_ACTIVITIES_
A. According to the goldfish-care forum thread, how many gallons does a goldfish need to itself?
B. Continue the goldfish-care forum thread from the point where it stops.

_PAGE TEXT_
Segment Open
Unfortunatly when it comes to beauty most people are blind the to the "safe paramiters" Sorry you cant say anything to her, just gotta do what ya can for those willing to listen an learn


----------



## Niki2105 (Apr 12, 2005)

Ok... The women is just like many others including myself that dont know the proper way to care for fish. I have had a betta and a comet in a 2 gallon bowl before and 2 years ago i got a fantail and a black moor and had them in a 2 gallon "goldfish" bowl. Well some how my goldfish is still alive... but the moor died within the first year. A while ago i bought a new 10 gallon tank and added the goldfish, then 4 guppies and 2 swordtails. It was after that that i decided to look up the info. on my fish and it was partly only because i had gotten male and female bettas and swords, and wanted to know a little about there breeding habbits. Then during my searches i learned that my goldfish needed at least 10 gallons to himself let alone sharing with the other fishes. So now I am trying to find a tank that i can get for him and hopefully be big enough so i can get him at least one friend. So the woman just probally dosent know the proper way to keep them and most petstores dont help. I was at one today picking up a couple things i needed for my tank and i saw a 2.5 gallon tank and im sure it had on the box "great for goldfish" i just shook my head and kept walking thinking of the golfish that may inhabit the tank someday. So please dont be to harsh with the woman i know its wrong but for so many years people have been told the wrong way to keep them and its gonna take a while before everyone learns the proper way to house goldfish.
Segment Closed
_DATASET ENTRIES_
Segment Open
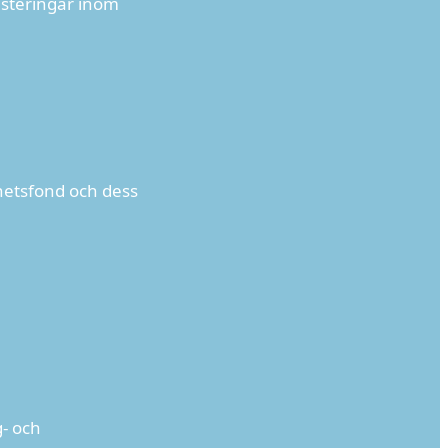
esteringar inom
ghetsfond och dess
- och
Segment Closed
Segment Open
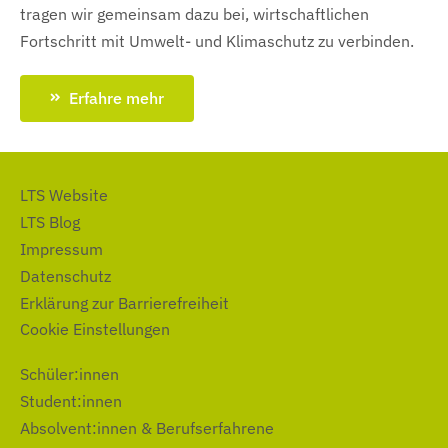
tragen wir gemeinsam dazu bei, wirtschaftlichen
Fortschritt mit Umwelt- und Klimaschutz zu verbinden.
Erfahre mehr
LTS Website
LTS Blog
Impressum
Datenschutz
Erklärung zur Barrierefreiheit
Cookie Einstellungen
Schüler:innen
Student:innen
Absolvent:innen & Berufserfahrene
Segment Closed
_EXPECTED OUTPUTS_
A. At least 10 gallons.

B.
----------



## Cichlid Man (Jan 19, 2005)

The thing is that most people are ignorant when It comes to looking after fish and it's our duty to tell them what a fish needs to be happy.


----------



## fish_doc (Jan 31, 2005)

hehe - You said duty :evil: 

sorry its a running joke around the house every time we hear that. Like the commericals with the "super duty" trucks. You just have to say it more like duedee


----------



## Cichlid Man (Jan 19, 2005)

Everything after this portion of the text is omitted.